# WHAT THE TASK ASKS
Your answer should be an exact copy of all the entries, free of pictures.

===== ENTRIES SHOWN

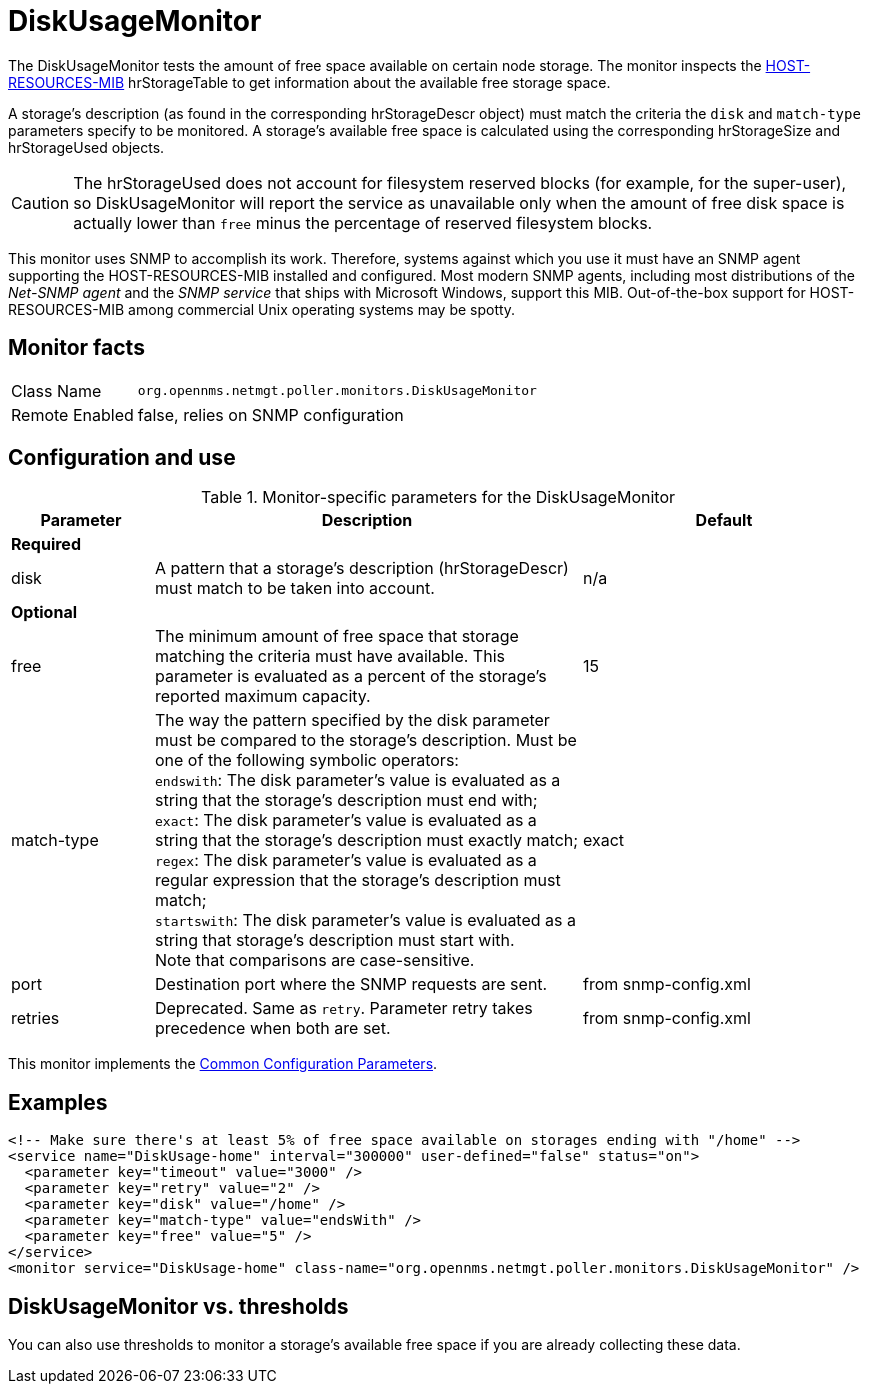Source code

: 
= DiskUsageMonitor

The DiskUsageMonitor tests the amount of free space available on certain node storage.
The monitor inspects the http://tools.ietf.org/html/rfc1514[HOST-RESOURCES-MIB] hrStorageTable to get information about the available free storage space.

A storage's description (as found in the corresponding hrStorageDescr object) must match the criteria the `disk` and `match-type` parameters specify to be monitored.
A storage's available free space is calculated using the corresponding hrStorageSize and hrStorageUsed objects.

CAUTION: The hrStorageUsed does not account for filesystem reserved blocks (for example, for the super-user), so DiskUsageMonitor will report the service as 
         unavailable only when the amount of free disk space is actually lower than `free` minus the percentage of reserved filesystem blocks.

This monitor uses SNMP to accomplish its work.
Therefore, systems against which you use it must have an SNMP agent supporting the HOST-RESOURCES-MIB installed and configured.
Most modern SNMP agents, including most distributions of the _Net-SNMP agent_ and the _SNMP service_ that ships with Microsoft Windows, support this MIB.
Out-of-the-box support for HOST-RESOURCES-MIB among commercial Unix operating systems may be spotty.

== Monitor facts

[options="autowidth"]
|===
| Class Name     | `org.opennms.netmgt.poller.monitors.DiskUsageMonitor`
| Remote Enabled | false, relies on SNMP configuration
|===

== Configuration and use

.Monitor-specific parameters for the DiskUsageMonitor
[options="header"]
[cols="1,3,2"]
|===
| Parameter    | Description                                           |Default
3+|*Required*
| disk      | A pattern that a storage's description (hrStorageDescr) must match to be taken into account.     |n/a
3+|*Optional*
| free       | The minimum amount of free space that storage matching the criteria must have available.
                 This parameter is evaluated as a percent of the storage's reported maximum capacity. |15
| match-type | The way the pattern specified by the disk parameter must be compared to the storage's description.
                 Must be one of the following symbolic operators: +
                 `endswith`: The disk parameter's value is evaluated as a string that the storage's description
                                must end with; +
                 `exact`: The disk parameter's value is evaluated as a string that the storage's description
                                must exactly match; +
                 `regex`: The disk parameter's value is evaluated as a regular expression that the storage's
                                description must match; +
                 `startswith`: The disk parameter's value is evaluated as a string that storage's description
                                must start with. +
                 Note that comparisons are case-sensitive.                                                               | exact
| port       | Destination port where the SNMP requests are sent.                                            |from snmp-config.xml
| retries    | Deprecated.
                 Same as `retry`.
                 Parameter retry takes precedence when both are set.                                              |from snmp-config.xml
|===

This monitor implements the <<service-assurance/monitors/introduction.adoc#ga-service-assurance-monitors-common-parameters, Common Configuration Parameters>>.

== Examples

[source, xml]
----
<!-- Make sure there's at least 5% of free space available on storages ending with "/home" -->
<service name="DiskUsage-home" interval="300000" user-defined="false" status="on">
  <parameter key="timeout" value="3000" />
  <parameter key="retry" value="2" />
  <parameter key="disk" value="/home" />
  <parameter key="match-type" value="endsWith" />
  <parameter key="free" value="5" />
</service>
<monitor service="DiskUsage-home" class-name="org.opennms.netmgt.poller.monitors.DiskUsageMonitor" />
----

== DiskUsageMonitor vs. thresholds

You can also use thresholds to monitor a storage's available free space if you are already collecting these data.
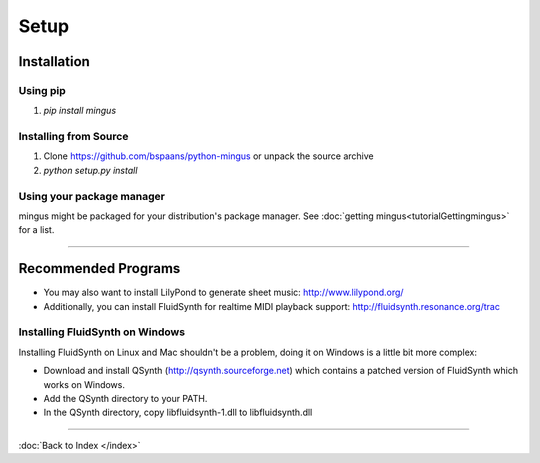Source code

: ﻿Setup
=====

Installation
------------

Using pip
^^^^^^^^^

1. `pip install mingus`


Installing from Source
^^^^^^^^^^^^^^^^^^^^^^

1. Clone https://github.com/bspaans/python-mingus or unpack the source archive
2. `python setup.py install`



Using your package manager
^^^^^^^^^^^^^^^^^^^^^^^^^^

mingus might be packaged for your distribution's package manager. See :doc:`getting mingus<tutorialGettingmingus>` for a list.


----


Recommended Programs
--------------------

* You may also want to install LilyPond to generate sheet music: http://www.lilypond.org/
* Additionally, you can install FluidSynth for realtime MIDI playback support: http://fluidsynth.resonance.org/trac

Installing FluidSynth on Windows
^^^^^^^^^^^^^^^^^^^^^^^^^^^^^^^^

Installing FluidSynth on Linux and Mac shouldn't be a problem, doing it on Windows is a little bit more complex:

* Download and install QSynth (http://qsynth.sourceforge.net) which contains a patched version of FluidSynth which works on Windows.
* Add the QSynth directory to your PATH.
* In the QSynth directory, copy libfluidsynth-1.dll to libfluidsynth.dll


----

:doc:`Back to Index </index>`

==========

# ANSWER BOX
Source code

: 
= DiskUsageMonitor

The DiskUsageMonitor tests the amount of free space available on certain node storage.
The monitor inspects the http://tools.ietf.org/html/rfc1514[HOST-RESOURCES-MIB] hrStorageTable to get information about the available free storage space.

A storage's description (as found in the corresponding hrStorageDescr object) must match the criteria the `disk` and `match-type` parameters specify to be monitored.
A storage's available free space is calculated using the corresponding hrStorageSize and hrStorageUsed objects.

CAUTION: The hrStorageUsed does not account for filesystem reserved blocks (for example, for the super-user), so DiskUsageMonitor will report the service as 
         unavailable only when the amount of free disk space is actually lower than `free` minus the percentage of reserved filesystem blocks.

This monitor uses SNMP to accomplish its work.
Therefore, systems against which you use it must have an SNMP agent supporting the HOST-RESOURCES-MIB installed and configured.
Most modern SNMP agents, including most distributions of the _Net-SNMP agent_ and the _SNMP service_ that ships with Microsoft Windows, support this MIB.
Out-of-the-box support for HOST-RESOURCES-MIB among commercial Unix operating systems may be spotty.

== Monitor facts

[options="autowidth"]
|===
| Class Name     | `org.opennms.netmgt.poller.monitors.DiskUsageMonitor`
| Remote Enabled | false, relies on SNMP configuration
|===

== Configuration and use

.Monitor-specific parameters for the DiskUsageMonitor
[options="header"]
[cols="1,3,2"]
|===
| Parameter    | Description                                           |Default
3+|*Required*
| disk      | A pattern that a storage's description (hrStorageDescr) must match to be taken into account.     |n/a
3+|*Optional*
| free       | The minimum amount of free space that storage matching the criteria must have available.
                 This parameter is evaluated as a percent of the storage's reported maximum capacity. |15
| match-type | The way the pattern specified by the disk parameter must be compared to the storage's description.
                 Must be one of the following symbolic operators: +
                 `endswith`: The disk parameter's value is evaluated as a string that the storage's description
                                must end with; +
                 `exact`: The disk parameter's value is evaluated as a string that the storage's description
                                must exactly match; +
                 `regex`: The disk parameter's value is evaluated as a regular expression that the storage's
                                description must match; +
                 `startswith`: The disk parameter's value is evaluated as a string that storage's description
                                must start with. +
                 Note that comparisons are case-sensitive.                                                               | exact
| port       | Destination port where the SNMP requests are sent.                                            |from snmp-config.xml
| retries    | Deprecated.
                 Same as `retry`.
                 Parameter retry takes precedence when both are set.                                              |from snmp-config.xml
|===

This monitor implements the <<service-assurance/monitors/introduction.adoc#ga-service-assurance-monitors-common-parameters, Common Configuration Parameters>>.

== Examples

[source, xml]
----
<!-- Make sure there's at least 5% of free space available on storages ending with "/home" -->
<service name="DiskUsage-home" interval="300000" user-defined="false" status="on">
  <parameter key="timeout" value="3000" />
  <parameter key="retry" value="2" />
  <parameter key="disk" value="/home" />
  <parameter key="match-type" value="endsWith" />
  <parameter key="free" value="5" />
</service>
<monitor service="DiskUsage-home" class-name="org.opennms.netmgt.poller.monitors.DiskUsageMonitor" />
----

== DiskUsageMonitor vs. thresholds

You can also use thresholds to monitor a storage's available free space if you are already collecting these data.
Source code

: ﻿Setup
=====

Installation
------------

Using pip
^^^^^^^^^

1. `pip install mingus`


Installing from Source
^^^^^^^^^^^^^^^^^^^^^^

1. Clone https://github.com/bspaans/python-mingus or unpack the source archive
2. `python setup.py install`



Using your package manager
^^^^^^^^^^^^^^^^^^^^^^^^^^

mingus might be packaged for your distribution's package manager. See :doc:`getting mingus<tutorialGettingmingus>` for a list.


----


Recommended Programs
--------------------

* You may also want to install LilyPond to generate sheet music: http://www.lilypond.org/
* Additionally, you can install FluidSynth for realtime MIDI playback support: http://fluidsynth.resonance.org/trac

Installing FluidSynth on Windows
^^^^^^^^^^^^^^^^^^^^^^^^^^^^^^^^

Installing FluidSynth on Linux and Mac shouldn't be a problem, doing it on Windows is a little bit more complex:

* Download and install QSynth (http://qsynth.sourceforge.net) which contains a patched version of FluidSynth which works on Windows.
* Add the QSynth directory to your PATH.
* In the QSynth directory, copy libfluidsynth-1.dll to libfluidsynth.dll


----

:doc:`Back to Index </index>`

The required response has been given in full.